Co-authored with Nancy Schell
With so much attention focused on the economy, yield curve and the Dodd‐Frank Act, the subject of Enterprise Risk Management (ERM) has not received much attention. ERM has been a Federal Reserve requirement for the nation’s largest financial institutions for some time. Now it is finding its way into the community banking arena. So what is ERM and how might it enhance the management of your institution?
ERM as a methodology to understand and manage risk emerged in the early 2000s in the insurance industry. The financial crisis in 2008 paved the way for broader use of ERM in the banking industry. The Federal Reserve Bank of Cleveland developed a comprehensive ERM framework to provide guidance for banks implementing an ERM process. This framework, while still in the early stages of development, sets out the broad approach needed to build a robust ERM process. The framework addresses a wide range of issues from the integration of strategy and risk appetite to organization, oversight, measurement, response and validation of the process. The current challenge is that the interpretation of this guidance can vary widely among regulators, bankers and industry professionals.
If you have begun the ERM journey, you have no doubt run into the conflicting opinions defining ERM. To clarify: ERM is a very specific and comprehensive management process that links risk AND reward in a dynamic way. It connects your strategy to your risk appetite. It is an assessment of your current risk situation and your decision to accept, reduce or eliminate the level of risk your company (“the Enterprise”) undertakes in pursuit of your business performance objectives.
For example, consider the level of financial performance or “reward” you are expecting to achieve. That can entail any number of performance metrics, such as net income, earnings per share or return on equity. From an ERM perspective, isolating yield on earning assets may be most useful since it highlights the revenue requirement. This leads to the question, “How much risk are you prepared to take in the pursuit of that level of revenue generation?” More simply, what is the level of interest income required to cover operating, funding and credit costs? Factor in the expected profit and achieve some level of relief from noninterest income and you have solved for the level of required interest income. That number is very important. If it is significantly higher than your historical performance, you will need to determine the quantity and type of risk you are willing to assume in your pursuit of the desired level of return.
Alternatively, you could look at your current products or lines of business to determine whether you are being compensated adequately for the risks you are taking. For example, nonbank subsidiaries may generate lower levels of earnings with much greater risk exposure. In determining your risk appetite, you must relate the level of risk to the strategic goals and objectives, operating environment, incentive compensation structure and other related areas that have a bearing on risk‐taking throughout the organization.
Once you have determined your risk appetite, the next step is to perform an assessment of the current level of risk (“the risk profile”). One approach is to conduct this assessment across the seven broad risk categories: credit, market, liquidity, operations, legal and compliance, reputation, and strategic. ‐
The risk assessment process is essentially a self‐assessment that considers both quantitative and qualitative factors in determining the current levels of inherent risk and the effectiveness of risk mitigation activities throughout the Enterprise. The assessment is typically performed by multilevel staff directly operating in the areas that manage the risks, under the direction of a risk officer or outside consultant. The quantitative factors will consider the potential impact of loss as related to earnings, capital, dividend payments or some combination of these items. The probability of loss is also captured in the assessment through qualitative factors that are not represented by financial measures in the final analysis of each area.
Once the overall level of risk is determined, the next step is to identify the internal and external metrics that will assist you in identifying how your risk position is changing over time. These metrics are called Key Risk Indicators (‘KRIs”). The compilation of the KRIs is far more than “yet another dashboard.” Rather, it is a key component to taking specific actions to impact the current risk position. The KRIs should measure the degree of potential loss, external economic and monetary conditions, and resulting effects on the risk profile. These indicators will evolve over time as the ERM process matures.

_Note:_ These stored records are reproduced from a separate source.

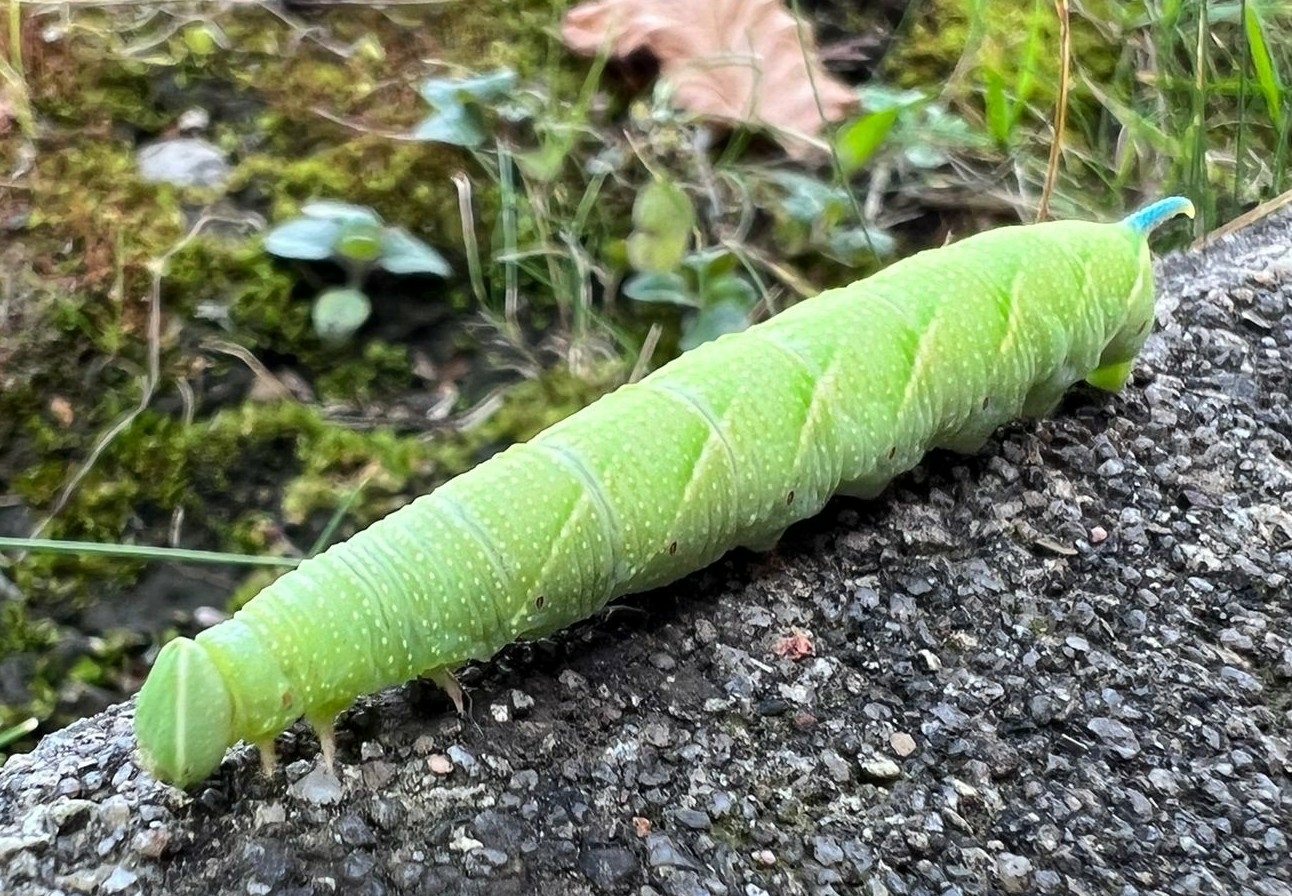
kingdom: Animalia
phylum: Arthropoda
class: Insecta
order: Lepidoptera
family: Sphingidae
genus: Mimas
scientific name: Mimas tiliae
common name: Lime hawk-moth
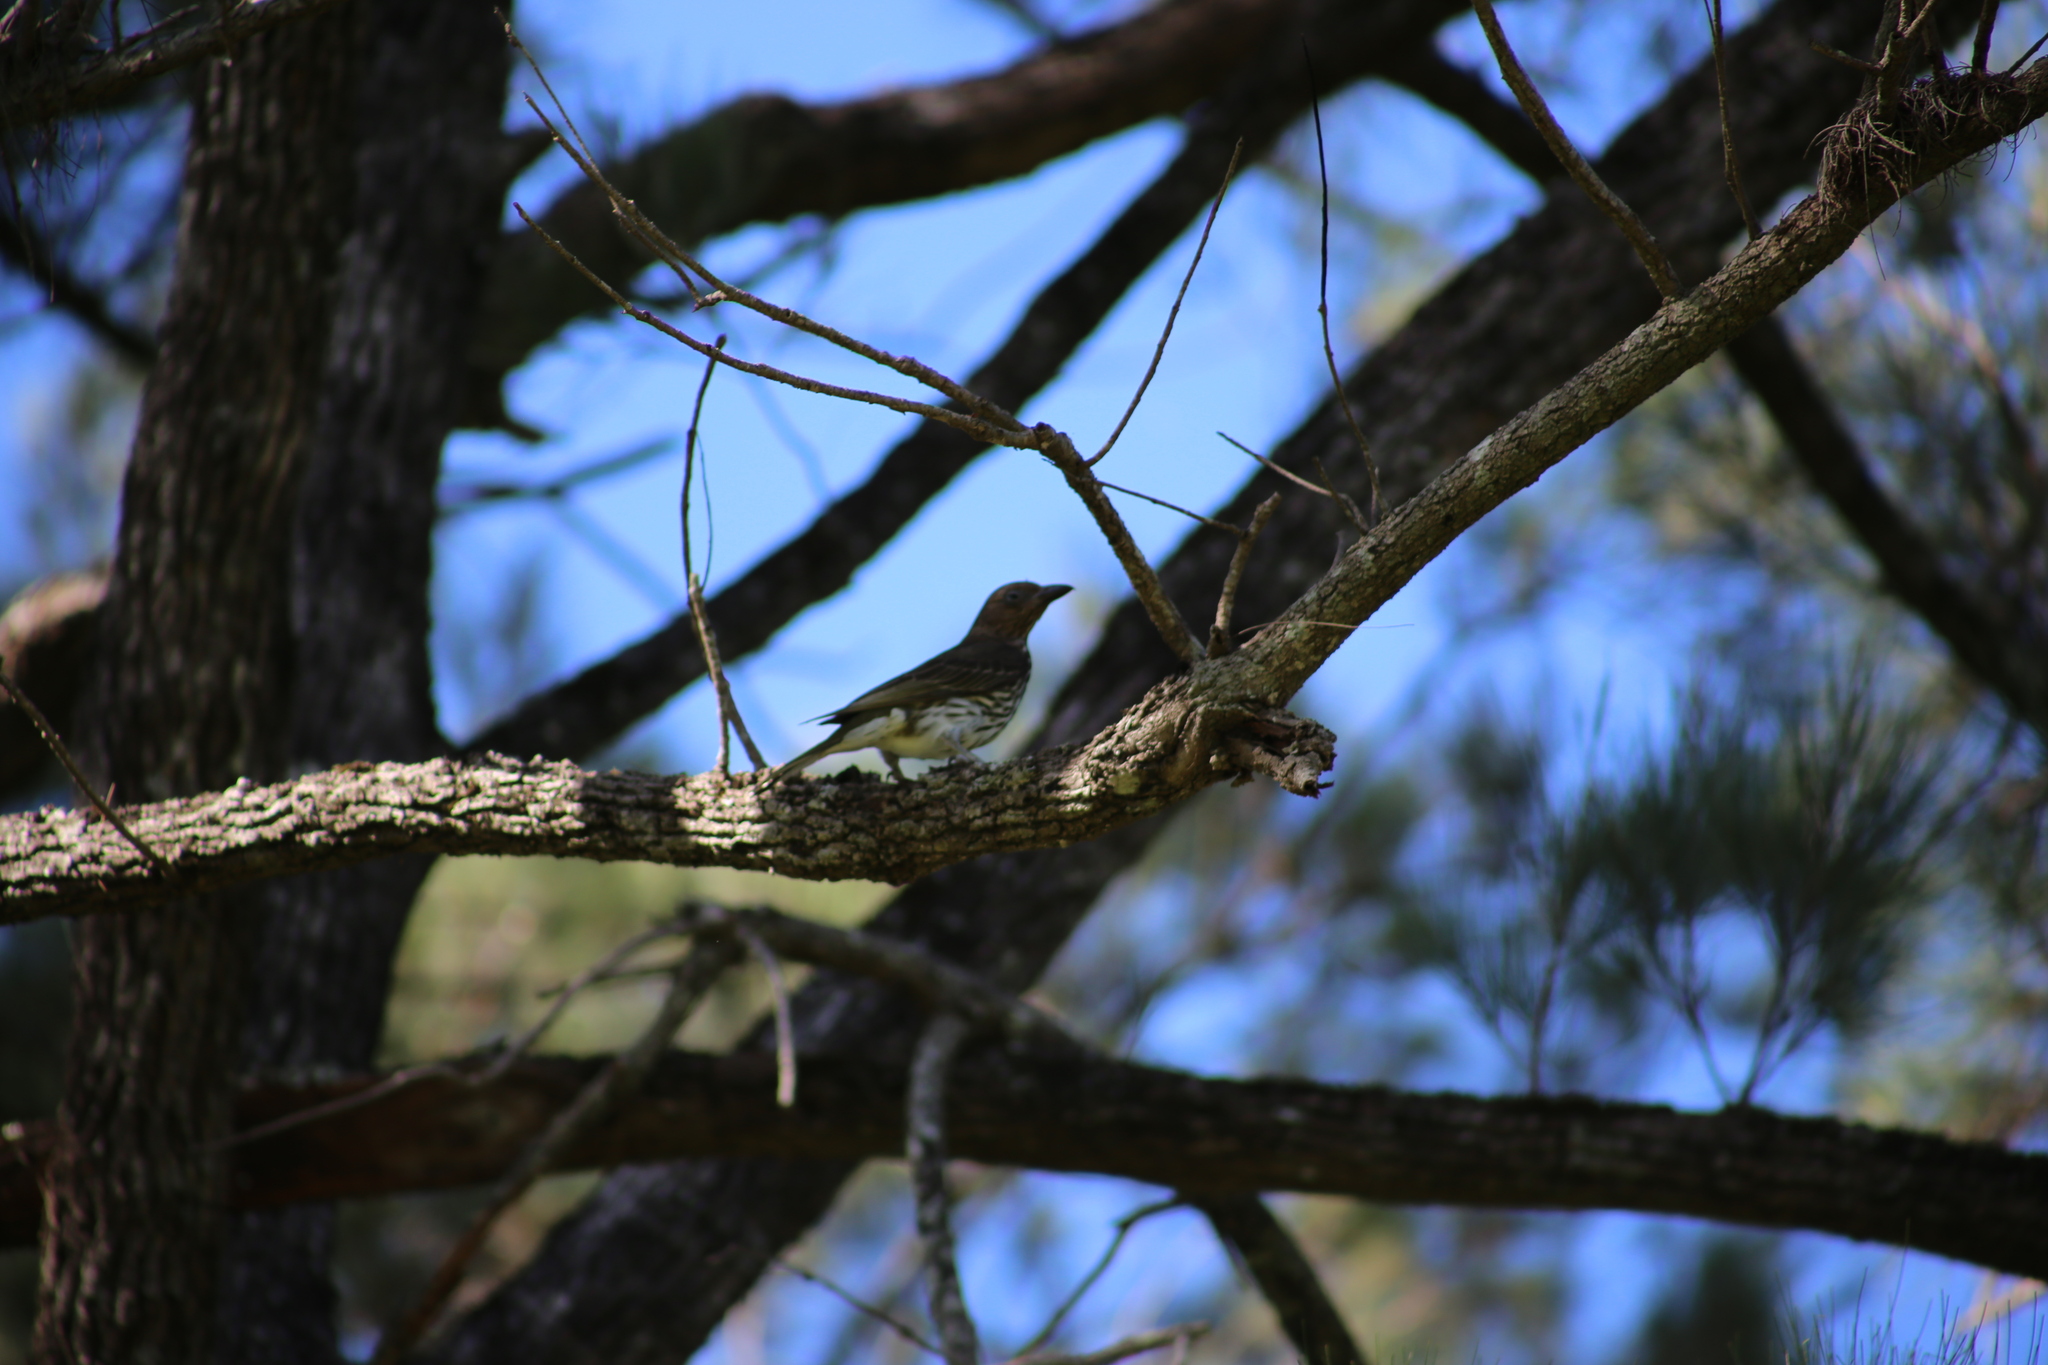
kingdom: Animalia
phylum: Chordata
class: Aves
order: Passeriformes
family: Oriolidae
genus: Sphecotheres
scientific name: Sphecotheres vieilloti
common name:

Despite the apparent complexities, there is practical value in using ERM as a management decision‐ making model for organizations of all sizes. In its simplest form, a practical ERM process compares the intended amount of risk you wish to assume‐‐the Risk Appetite‐‐with the assessment of your current risk position‐‐the Risk Profile. If these are not in sync, specific action steps are needed to better align the risk appetite and risk profile. In doing so, you will arrive at the most important aspect of the entire ERM process‐‐taking action sooner rather than later.